Dammit!!! Once again, she has won! And me with no more magic pills.

1 comment:

DavidShag said...

I actually read this entry the day you tipped me off that you had written but that coincided with the onslaught of a number of family members coming to stay for a few days. I am very sorry for the loss of your mother. It sounds to me that her passing was for her - and even for you - just about the best way to go possible - but I also know that other people's difficult moments always seem easier than one's own. There is no good way to lose a loved one.

I find your family dynamic sad - that someone is always winning and someone else losing. I have realized finally at my old age that the mother and family one member experiences was quite different from that of another. You must let each of your sisters feel about this death however she does. When I am with siblings, I am shocked by the difference in the way they remember things. Things I think were funny are often very painful memories to my sister. Times I remember as happy are, to some of my brothers, rendered quite different by their interpretation of motives involved or of outcome or emphasis on different moments.

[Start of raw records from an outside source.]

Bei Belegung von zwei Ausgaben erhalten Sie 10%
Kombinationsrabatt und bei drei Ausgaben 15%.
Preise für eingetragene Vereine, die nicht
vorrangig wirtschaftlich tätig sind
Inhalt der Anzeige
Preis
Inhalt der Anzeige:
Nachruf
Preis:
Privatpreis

I hope your Mother's death is not the end of hearing from you. You are one of the better bloggistas for me, one I look forward to, because you really take time to give context and detail which make every everything you write about interesting. As for your event-free present, I have to say that I love best your tales of past events anyway. You know that I fell in love with you way back on Spaces when I saw that old profile pic where you were the very picture of the sixties gal. I really like to read well-written tales which have come to an end and are written after time to reflect and to gain perspective. What good does it do me to read "I went to the beach" or "I am traveling to Shangri la" if there is no mention of how things turned out, how it looked and felt. THAT is not a blog - it is a tweet. So please search through some more of those old memories and let us keep hearing the Flooz take on things. I am eagerly awaiting something along the lines of how your sister won and you lost that time you won the lottery or whatever. I am already in wild about knowing that having lots of boyfriends was awful and having no boyfriends was awful too. You just rock - some people have a gift!